***** Data extracts *****

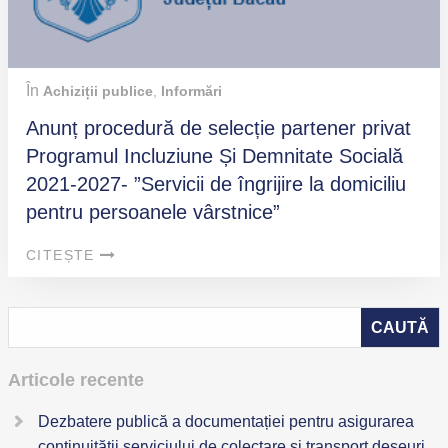
În
Achiziții publice
,
Informări
Anunț procedură de selecție partener privat
Programul Incluziune Și Demnitate Socială
2021-2027- ”Servicii de îngrijire la domiciliu
pentru persoanele vârstnice”
CITEȘTE
Articole recente
Dezbatere publică a documentației pentru asigurarea
continuității serviciului de colectare și transport deșeuri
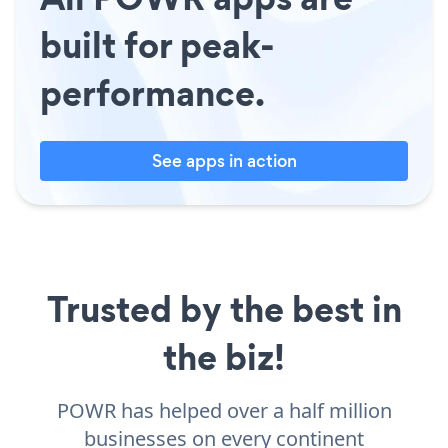
built for peak-
performance.
See apps in action
Trusted by the best in
the biz!
POWR has helped over a half million
businesses on every continent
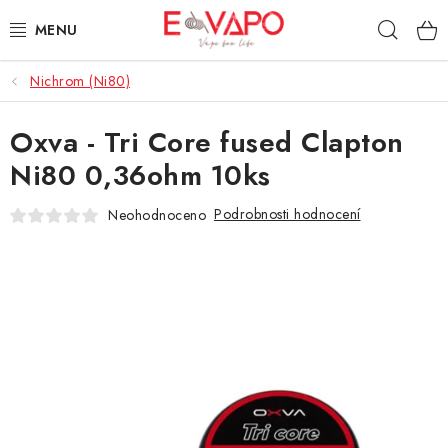
Přejít
Hleda
na
obsah
Nichrom (Ni80)
3D TISK
Oxva - Tri Core fused Clapton
TIPY ZA DOBROU CENU
Ni80 0,36ohm 10ks
AROMATA A PŘÍCHUTĚ
Podrobnosti hodnocení
Neohodnoceno
BÁZE
E-LIQUIDY
E-CIGARETY
NIKOTINOVÉ SÁČKY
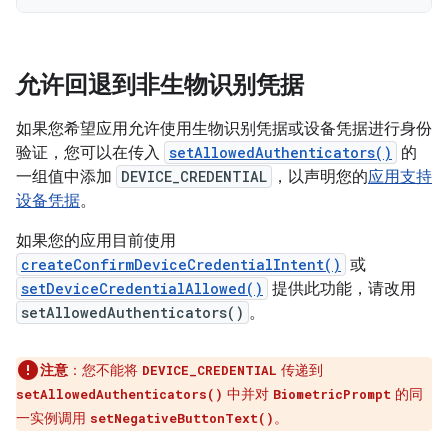
允许回退到非生物识别凭据
如果您希望应用允许使用生物识别凭据或设备凭据进行身份
验证，您可以在传入
setAllowedAuthenticators()
的
一组值中添加
DEVICE_CREDENTIAL
，以声明您的
应用支持
设备凭据
。
如果您的应用目前使用
createConfirmDeviceCredentialIntent()
或
setDeviceCredentialAllowed()
提供此功能，请改用
setAllowedAuthenticators()
。
注意
：您不能将
传递到
DEVICE_CREDENTIAL
中并对
的同
setAllowedAuthenticators()
BiometricPrompt
一实例调用
。
setNegativeButtonText()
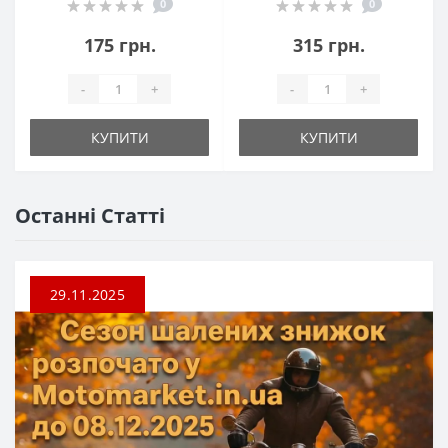
0
0
175 грн.
315 грн.
-
+
-
+
КУПИТИ
КУПИТИ
Останні Статті
29.11.2025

*****

**Directions for this task:**
Keep only the lines above that contain the word "pentru", matching case exactly, and copy each one out.

**Written answer:**
pentru persoanele vârstnice”
Dezbatere publică a documentației pentru asigurarea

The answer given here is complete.